When Jill came to me she was very confused and depressed at how she was feeling. It helped her greatly to know that the feelings and behaviours that she was getting worried about were normal reactions to grief and that she wasn't 'going mad.' Jill spent some time working through her painful grief and reached a place of acceptance and started to move on. Jill knows she will never forget her husband and that there will be times when she will be sad still but she can also remember the happy times with a loving glow. Jill started sailing again and found that she could be really happy amongst her friends and not feel guilty for letting go. She started sleeping soundly and her energy levels returned.
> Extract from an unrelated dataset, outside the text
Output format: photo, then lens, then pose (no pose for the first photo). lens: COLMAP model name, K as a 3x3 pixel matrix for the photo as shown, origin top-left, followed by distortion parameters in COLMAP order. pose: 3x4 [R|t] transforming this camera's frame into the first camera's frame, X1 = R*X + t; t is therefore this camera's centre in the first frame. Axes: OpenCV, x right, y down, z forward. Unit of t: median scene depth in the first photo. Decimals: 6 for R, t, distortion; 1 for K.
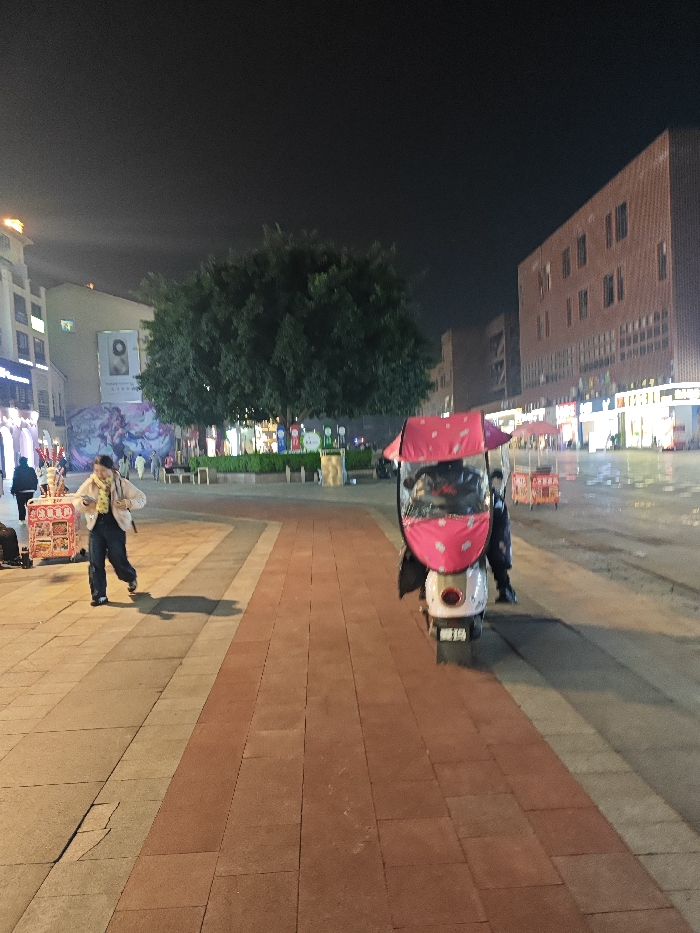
lens RADIAL K [[648.9, 0, 350.1], [0, 648.9, 465.8], [0, 0, 1]] dist [0.035829, -0.003525]
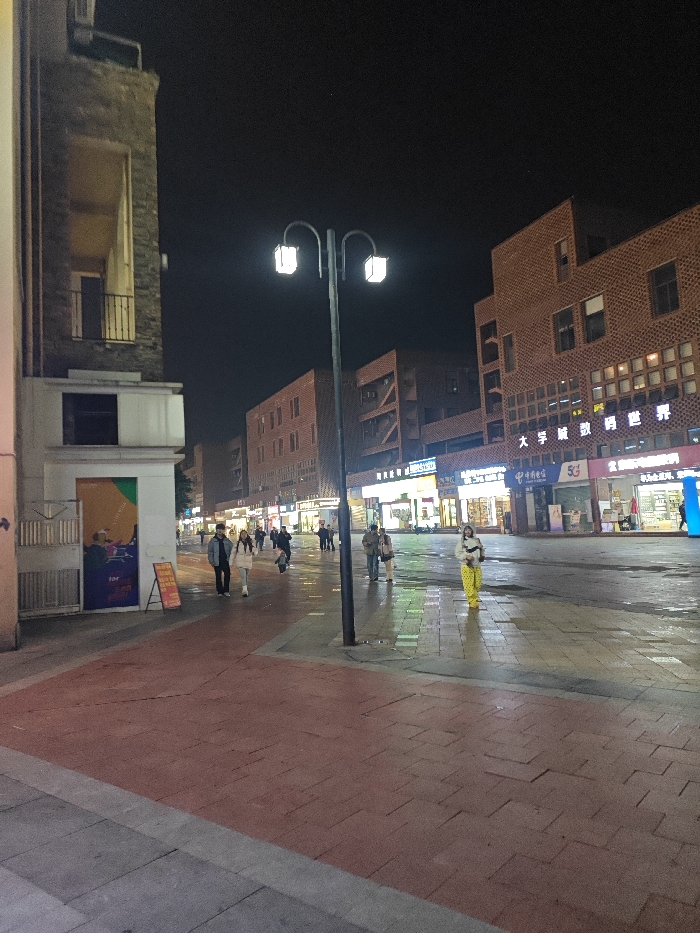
lens RADIAL K [[648.9, 0, 349.1], [0, 648.9, 463.1], [0, 0, 1]] dist [0.035829, -0.003525]
pose [[0.930572, 0.021085, 0.365501, -0.088377], [0.027862, 0.991366, -0.128128, 0.012597], [-0.365047, 0.129416, 0.921950, -0.593152]]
Jill found her zest for life gradually returning and resolved to take herself off on holiday for a few well deserved weeks of holiday!! Somewhere hot and sunny!


Books you may find useful:

On Death and Dying - Elisabeth Kubler Ross
The Courage to Grieve - Judy Tatelbaum
Healing Grief - Barbara Ward

The Internet can always be a useful place to get information about any therapy topic. You could use Yahoo or any search engine that you are familiar with.